[[ Selected excerpt, beginning ]]
Sentimental Woof ... If I could visit you for one more time, what would I do?

“On this day, it was only a month until you’ve blessed this world for eight decades. But sadly, life decided otherwise.” It’s been 4 years already since my grandma passed away, exactly a month before her 80th birthday. It was during one of the last restriction-filled periods of 2021 so I wasn’t even able to be around. And true, she would’ve largerly disapproved of who I am right now, for her faith was stronger than her own self, but with the passage of time, I can understand why. And as I’m remembering her today, I’ve decided to write down this little exercise of mind; what would I do if I could talk to my relatives who already passed away for one more time?

Out of all my grandparents, only one is still around; the grandma from mum’s side. Caring, rebelious during her younger years, which was a wholy different story during the era of “Red Overlords” and with a talent for trade, taken after her parents. Health isn’t exactly kind to her either, with her mobility being affected by some nasty ailments but she can still walk around well enough and my mum is around for the moments of need (little family background, my parents aren’t together anymore).
[[ Selected excerpt, end ]]
● Instruction A
Answer these questions using the grandmother reflection above:
(i) How many years have passed since the grandmother died?
(ii) Which of the author's grandparents is still alive?
(iii) What talent did the surviving grandmother take after her parents?
● Instruction B
Continue the grandmother reflection above, beginning after its final sentence.
[[ The data, beginning ]]
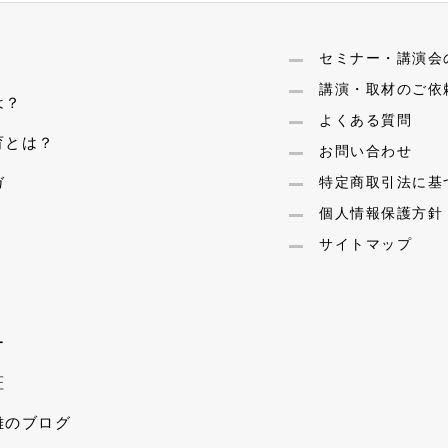
セミナー・講演会
講演・取材のご依
は？
よくある質問
育とは？
お問い合わせ
ガ
特定商取引法に基
個人情報保護方針
サイトマップ
ー
証
雄のブログ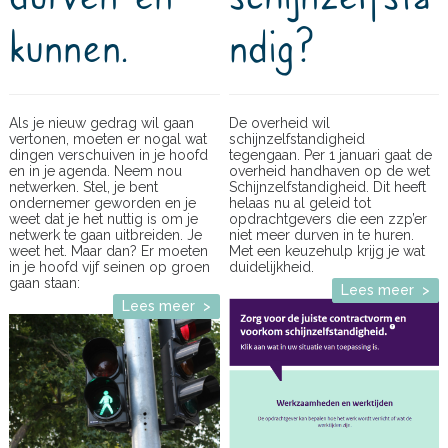
kunnen.
ndig?
Als je nieuw gedrag wil gaan
De overheid wil
vertonen, moeten er nogal wat
schijnzelfstandigheid
dingen verschuiven in je hoofd
tegengaan. Per 1 januari gaat de
en in je agenda. Neem nou
overheid handhaven op de wet
netwerken. Stel, je bent
Schijnzelfstandigheid. Dit heeft
ondernemer geworden en je
helaas nu al geleid tot
weet dat je het nuttig is om je
opdrachtgevers die een zzp’er
netwerk te gaan uitbreiden. Je
niet meer durven in te huren.
weet het. Maar dan? Er moeten
Met een keuzehulp krijg je wat
in je hoofd vijf seinen op groen
duidelijkheid.
gaan staan:
Lees meer >
Lees meer >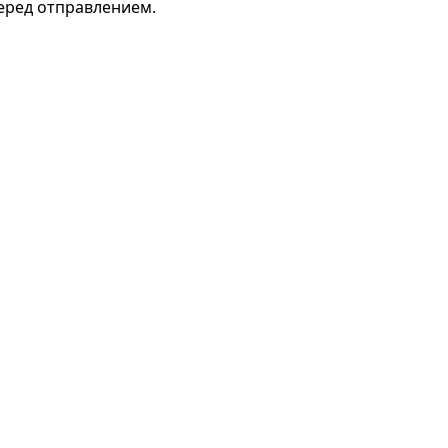
перед отправлением.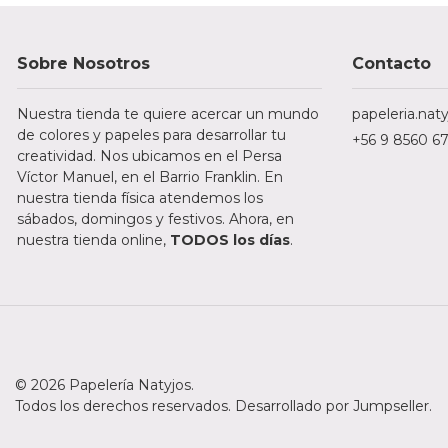
Sobre Nosotros
Contacto
Nuestra tienda te quiere acercar un mundo
papeleria.na
de colores y papeles para desarrollar tu
+56 9 8560 6
creatividad. Nos ubicamos en el Persa
Víctor Manuel, en el Barrio Franklin. En
nuestra tienda física atendemos los
sábados, domingos y festivos. Ahora, en
nuestra tienda online,
TODOS los días
.
© 2026 Papelería Natyjos.
Todos los derechos reservados.
Desarrollado por Jumpseller
.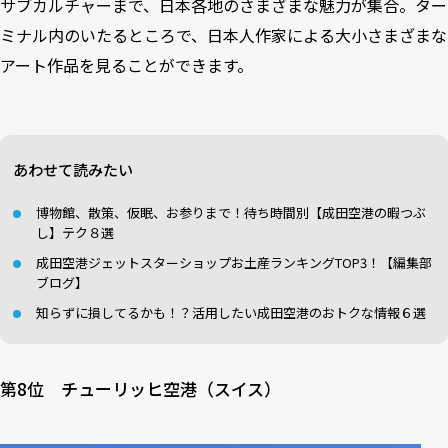
サブカルチャーまで、日本各地のさまざまな魅力が集合。ター
ミナル内のいたるところで、日本人作家による大小さまざまな
アート作品を見ることができます。
あわせて読みたい
博物館、散策、仮眠、お参りまで！待ち時間別【成田空港の暇つぶ
し】テク８選
成田空港ジェットスターショップお土産ランキングTOP3！【編集部
ブログ】
知らずに損してるかも！？活用したい成田空港のおトクな情報６選
第8位 チューリッヒ空港（スイス）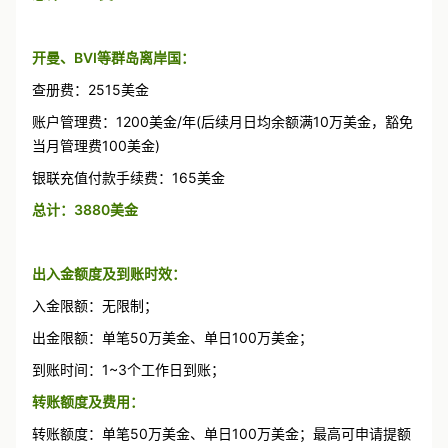
开曼、BVI等群岛离岸国：
查册费：2515美金
账户管理费：1200美金/年(后续月日均余额满10万美金，豁免
当月管理费100美金)
银联充值付款手续费：165美金
总计：3880美金
出入金额度及到账时效：
入金限额
：无限制；
出金限额：单笔50万美金、单日100万美金；
到账时间：1~3个工作日到账；
转账额度及费用：
转账额度
：单笔50万美金、单日100万美金；最高可申请提额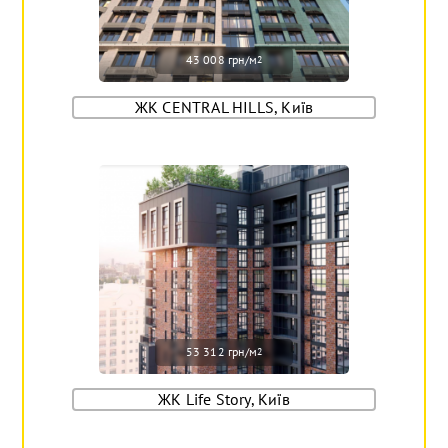
43 008 грн/м
2
ЖК CENTRAL HILLS, Київ
53 312 грн/м
2
ЖК Life Story, Київ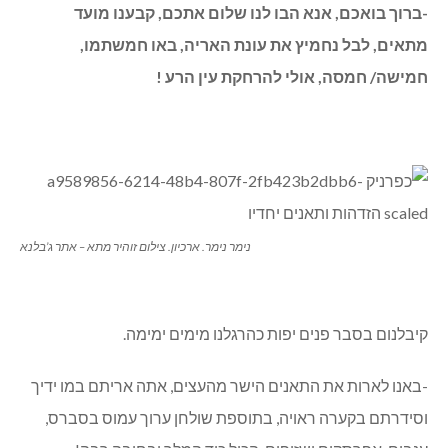
-ברוך בואכם, אנא הבו לנו שלום אתכם, קבענו מועד
מתאים, לבל נחמיץ את עונת האריה, באו חמשתמו,
חמישה/ חמסה, אולי להרחקת עין הרע !
נימר נימר. ארכיון. צילום זוהיר מתא – אתר ג’בלנא
קיבלנום בסבר פנים יפות כהרגלנו מימים ימימה.
-באנו לארות את התאנים הישר מהעצים, אתה אריתם במו ידיך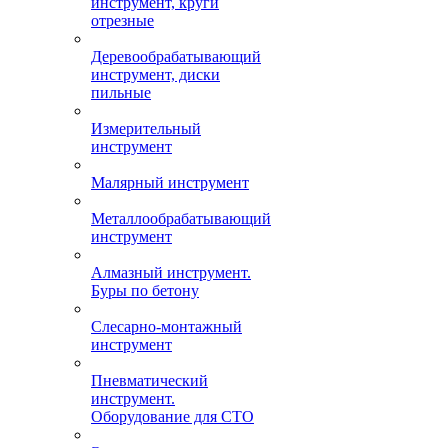
инструмент, круги
отрезные
Деревообрабатывающий
инструмент, диски
пильные
Измерительный
инструмент
Малярный инструмент
Металлообрабатывающий
инструмент
Алмазный инструмент.
Буры по бетону
Слесарно-монтажный
инструмент
Пневматический
инструмент.
Оборудование для СТО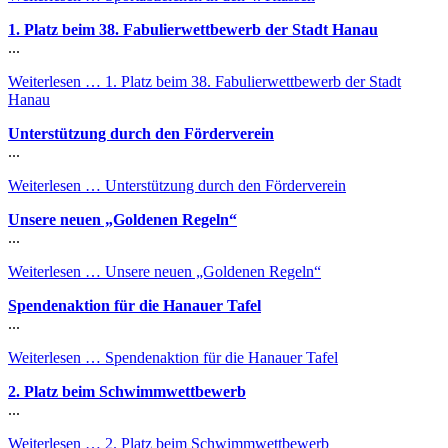
1. Platz beim 38. Fabulierwettbewerb der Stadt Hanau
...
Weiterlesen …
1. Platz beim 38. Fabulierwettbewerb der Stadt
Hanau
Unterstützung durch den Förderverein
...
Weiterlesen …
Unterstützung durch den Förderverein
Unsere neuen „Goldenen Regeln“
...
Weiterlesen …
Unsere neuen „Goldenen Regeln“
Spendenaktion für die Hanauer Tafel
...
Weiterlesen …
Spendenaktion für die Hanauer Tafel
2. Platz beim Schwimmwettbewerb
...
Weiterlesen …
2. Platz beim Schwimmwettbewerb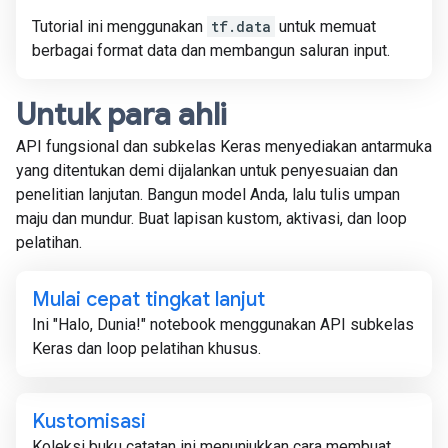
Tutorial ini menggunakan
tf.data
untuk memuat
berbagai format data dan membangun saluran input.
Untuk para ahli
API fungsional dan subkelas Keras menyediakan antarmuka
yang ditentukan demi dijalankan untuk penyesuaian dan
penelitian lanjutan. Bangun model Anda, lalu tulis umpan
maju dan mundur. Buat lapisan kustom, aktivasi, dan loop
pelatihan.
Mulai cepat tingkat lanjut
Ini "Halo, Dunia!" notebook menggunakan API subkelas
Keras dan loop pelatihan khusus.
Kustomisasi
Koleksi buku catatan ini menunjukkan cara membuat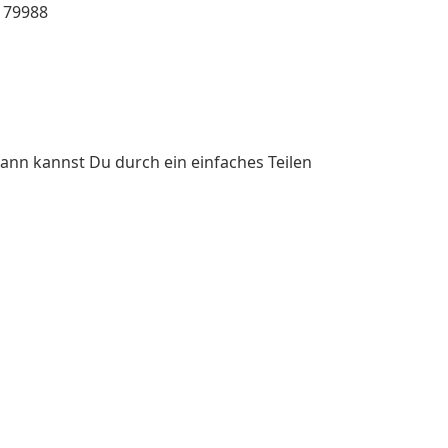
179988
ann kannst Du durch ein einfaches Teilen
[[ The data, end ]]
● Answer area A
(i) Four years.
(ii) The grandmother from the mother's side.
(iii) A talent for trade.

● Answer area B
So this leaves me with three visits; both my grandpas and my grandma from the intro. And well, let’s start with the first one; grandpa from mum’s side. How would I describe him in short … hmm … a bandit. But a good-hearted one. He always kind of wanted me to be a little more rowdy since I was a very quiet kid. I never complied though unless you count what I am now but I don’t think I took it after him. There’s however one trait that affects me strongly because of him; he’s the reason I’m the “bad Czech” since I don’t drink. Because it was what ultimately led to his demise. What “motivated” him you ask? Well, he and my uncle did really get along (not really a nice story and probably better from a more private setting) and while on a better track, there were events that led him back to the dark path from which there was no return.

So what would I do? I would’ve asked one question: “Why did you give up?” Because if he hasn’t, he would’ve had a lot of grandchildren and a son to be proud of. But … it is what it is.

Up next, my grandpa from dad’s side; the “benevolent dictator”. A little bit more on the dictator end but at the same time very protective of his family and very resourceful, being a mechanic by trade. However, as I said, he was quite despotic which had some really adverse effects on my dad and it’s frankly a big part of his downfall. Remember, body keeps the score.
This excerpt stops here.